Graphs depict p-wave (a) and S-wave (b) velocities for different mineral phases and compositions along a typical adiabatic compression path starting at 1900 K and 25 GPa. These mineral phases and compositions were mixed to model elastic wave speeds of rocks as shown in Figures 3.8 and 3.9. Dashed curves show P- and S-wave velocities when the effect of relevant continuous phase transitions on elastic properties is ignored.

      Chemical bulk compositions for pyrolite and metabasalt were approximated by the depleted MORB mantle (DMM) and NMORB compositions of Workman and Hart (2005). In analogy to the approach of Xu et al. (2008), a hypothetical harzburgite composition was generated by assuming pyrolite to be an 80:20 mixture of harzburgite:basalt by mass. A basalt fraction of 20% in the mantle corresponds to the upper limit of estimates based on geochemical (Morgan & Morgan, 1999; Sobolev et al., 2007) and geodynamical arguments (Ballmer et al., 2015; Nakagawa et al., 2010). For pyrolite and harzburgite, mineral compositions were computed in the system CFMAS and for metabasalt in the system NCFMAS. Bulk compositions were partitioned into the phase assemblages bm‐fp‐cp for pyrolite and harzburgite and bm‐cp‐cf‐st for metabasalt resulting in approximate volume fractions of 77:16:7 (bm:fp:cp) in pyrolite, 74:24:2 (bm:fp:cp) in harzburgite, and 45:26:14:15 (bm:cp:cf:st) in metabasalt, respectively. For each phase, the compositions listed in Table 3.1 were mixed to match the computed mineral compositions as outlined in Section 3.6. For some mineral compositions, this approach required extrapolations beyond the compositional limits defined by the mineral compositions in Table 3.1. In these cases, the extrapolations of elastic moduli were restricted to not transcend compositional limits by more than 10% of the compositional range delimited by the mineral compositions of Table 3.1.

......

Required tasks ->
#1 In the passage on mantle rock compositions, what volume fractions (bm:fp:cp) are given for harzburgite?
#2 Do these statements agree with the passage on mantle rock compositions? Answer yes or no for each, and quote the deciding words.
(a) Pyrolite was assumed to be a 70:30 mixture of harzburgite and basalt by mass.
(b) Mineral compositions for metabasalt were computed in the system NCFMAS.
(c) The adiabatic compression path begins at 1900 K and 25 GPa.
#3 Carry on the passage on mantle rock compositions from its final sentence.

Raw data ->
......

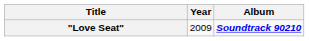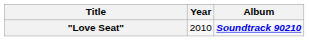"Love Seat" | Year: 2009 -> 2010
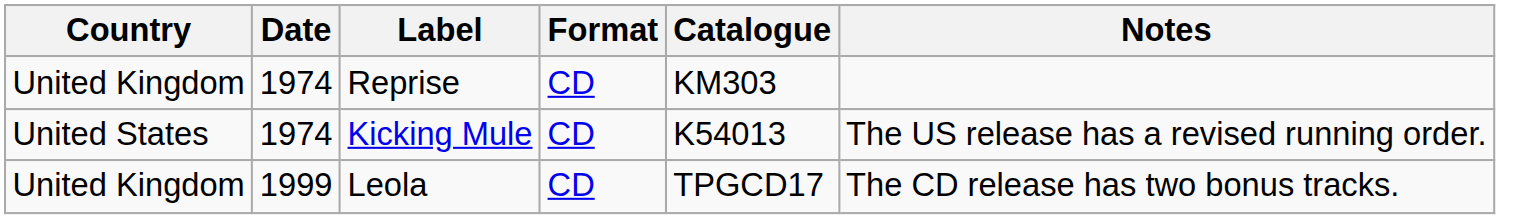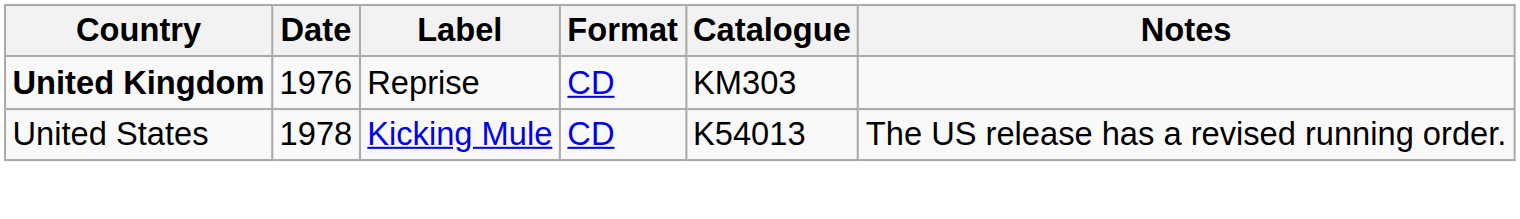Reprise | Country: normal -> bold
Reprise | Date: 1974 -> 1976
Kicking Mule | Date: 1974 -> 1978
- row: United Kingdom | 1999 | Leola | CD | TPGCD17 | The CD release has two bonus tracks.
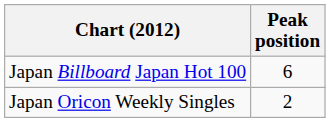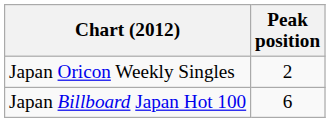rows swapped: Japan Billboard Japan Hot 100 <-> Japan Oricon Weekly Singles
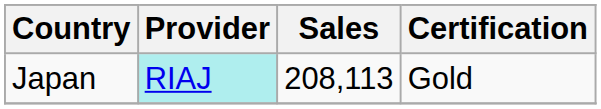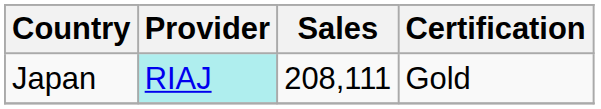Japan | Sales: 208,113 -> 208,111
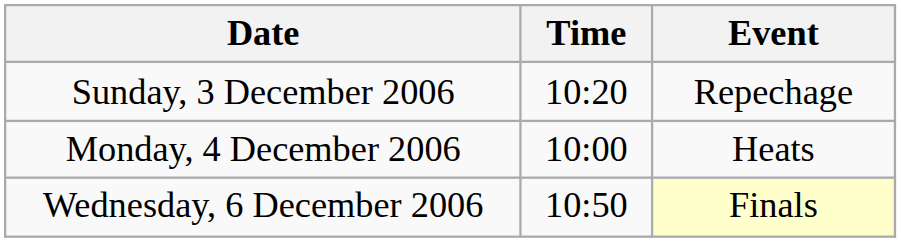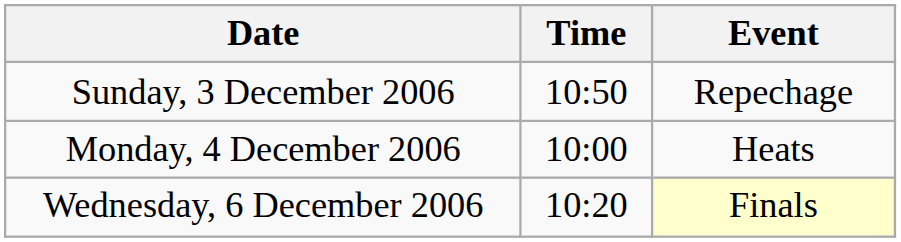Sunday, 3 December 2006 | Time: 10:20 -> 10:50
Wednesday, 6 December 2006 | Time: 10:50 -> 10:20
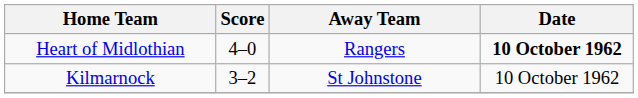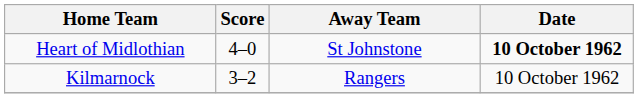Heart of Midlothian | Away Team: Rangers -> St Johnstone
Kilmarnock | Away Team: St Johnstone -> Rangers
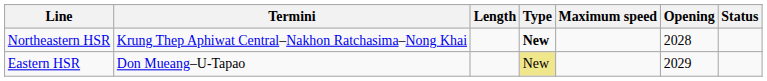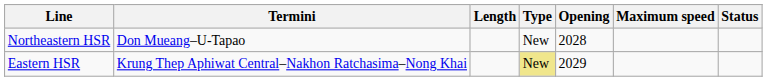columns swapped: Maximum speed <-> Opening
Northeastern HSR | Termini: Krung Thep Aphiwat Central–Nakhon Ratchasima–Nong Khai -> Don Mueang–U-Tapao
Northeastern HSR | Type: bold -> normal
Eastern HSR | Termini: Don Mueang–U-Tapao -> Krung Thep Aphiwat Central–Nakhon Ratchasima–Nong Khai
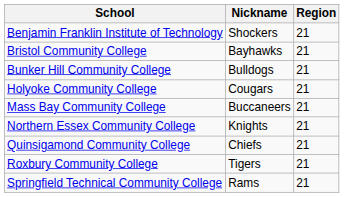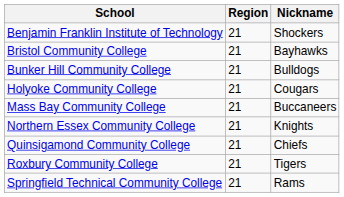columns swapped: Nickname <-> Region
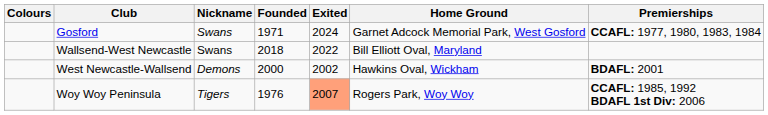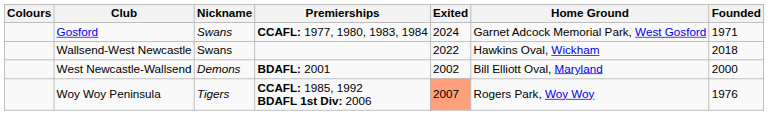columns swapped: Founded <-> Premierships
Wallsend-West Newcastle | Home Ground: Bill Elliott Oval, Maryland -> Hawkins Oval, Wickham
West Newcastle-Wallsend | Home Ground: Hawkins Oval, Wickham -> Bill Elliott Oval, Maryland
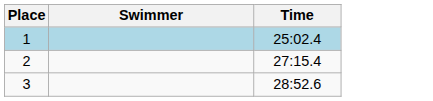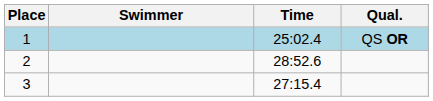+ column: Qual. | QS OR
2 | Time: 27:15.4 -> 28:52.6
3 | Time: 28:52.6 -> 27:15.4
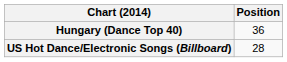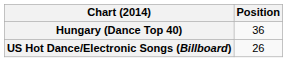US Hot Dance/Electronic Songs (Billboard) | Position: 28 -> 26
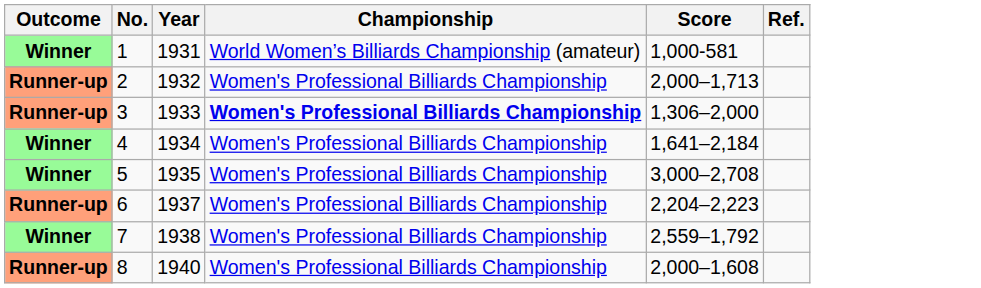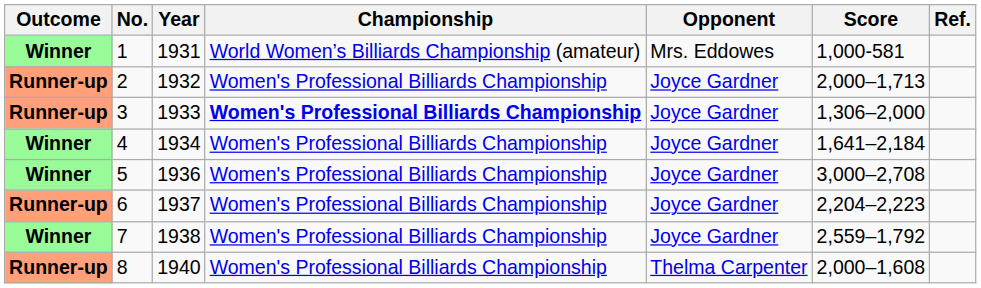+ column: Opponent | Mrs. Eddowes | Joyce Gardner | Joyce Gardner | Joyce Gardner | Joyce Gardner | Joyce Gardner | Joyce Gardner | Thelma Carpenter
5 | Year: 1935 -> 1936
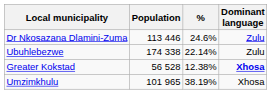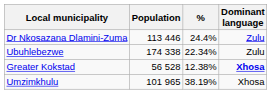Dr Nkosazana Dlamini-Zuma | %: 24.6% -> 24.4%
Ubuhlebezwe | %: 22.14% -> 22.34%
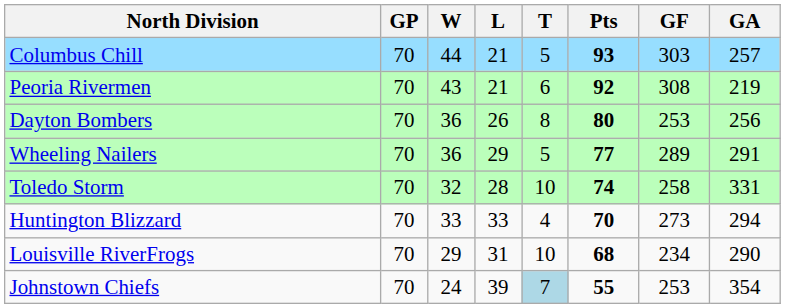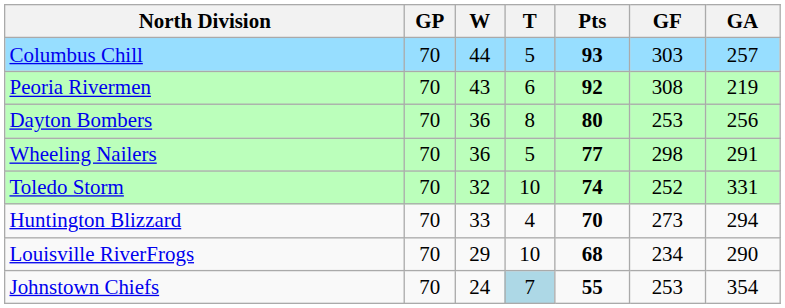- column: L | 21 | 21 | 26 | 29 | 28 | 33 | 31 | 39
Wheeling Nailers | GF: 289 -> 298
Toledo Storm | GF: 258 -> 252
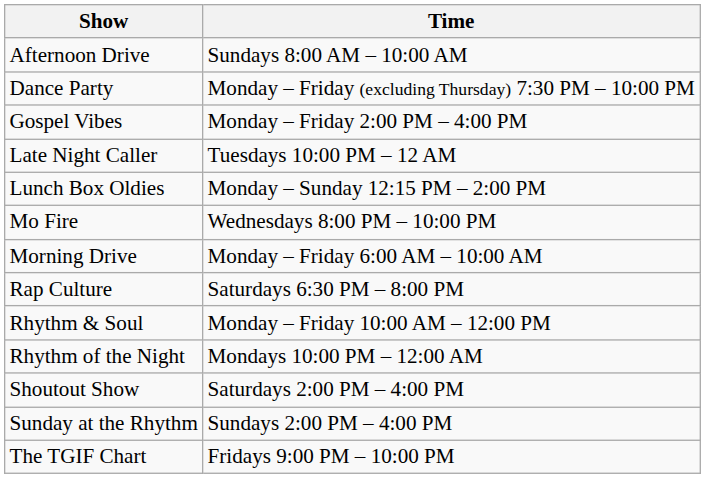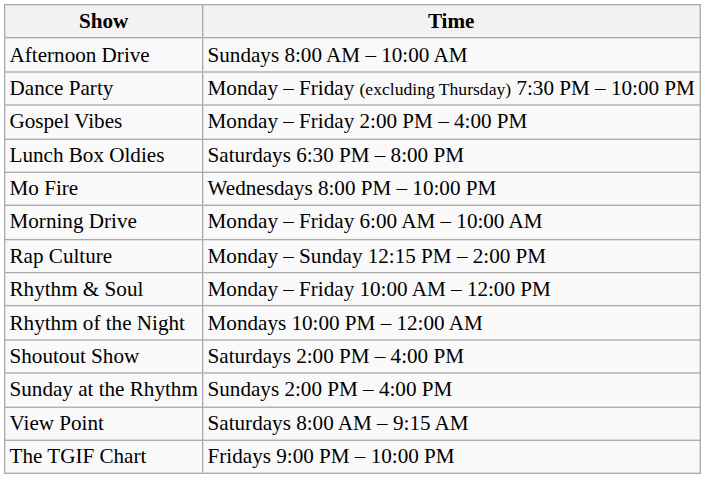- row: Late Night Caller | Tuesdays 10:00 PM – 12 AM
Lunch Box Oldies | Time: Monday – Sunday 12:15 PM – 2:00 PM -> Saturdays 6:30 PM – 8:00 PM
Rap Culture | Time: Saturdays 6:30 PM – 8:00 PM -> Monday – Sunday 12:15 PM – 2:00 PM
+ row: View Point | Saturdays 8:00 AM – 9:15 AM
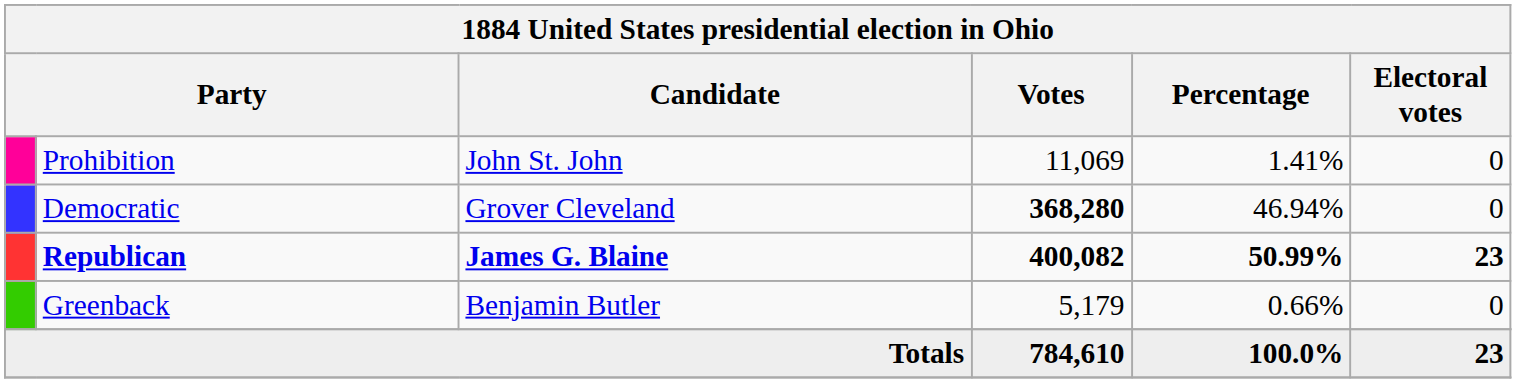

......

Results of the exercise ->
#1 74:24:2

#2
(a) No: "assuming pyrolite to be an 80:20 mixture of harzburgite:basalt by mass"
(b) Yes: "for metabasalt in the system NCFMAS"
(c) Yes: "starting at 1900 K and 25 GPa"

#3
      The exact mineral compositions and volume fractions for a given bulk rock composition depend critically on assumptions about element partitioning between minerals and the overall Fe3+/∑Fe ratio. To separate the effects of temperature and compositional parameters, I first computed P‐ and S‐wave velocities for each bulk rock composition setting Fe3+/∑Fe = 0.5 in bridgmanite for all rock compositions and requiring that (Fe/Mg)bm/(Fe/Mg)fp = 0.5 and 0.2 in pyrolite and harzburgite, respectively (Figure 3.6a), and that (Fe/Mg)bm/(Fe/Mg)cf = 1 and (Al/Mg)bm/(Al/Mg)cf = 0.2 in metabasalt (Figure 3.6b). For these reference scenarios, I computed adiabatic compression paths for each rock composition starting at 1900 K, 1400 K, and 2400 K at 25 GPa and mapped P‐ and S‐wave velocities between these compression paths based on the Voigt‐Reuss‐Hill average over all relevant mineral phases.

      Figure 3.8 shows the modeling results for the reference scenario of each bulk rock composition in terms of deviations of the computed P‐ and S‐wave velocities from the seismic velocities of the preliminary reference Earth model (PREM; Dziewonski & Anderson, 1981):

Graphs depict the relative contrasts between modeled P-wave (upper row) and S-wave (lower row) velocities for pyrolitic (left column), harzburgitic (central column), and basaltic (right column) bulk rock compositions and PREM. Black curves show adiabatic compression paths for each rock composition and starting at 1400 K, 1900 K, and 2400 K at 25 GPa.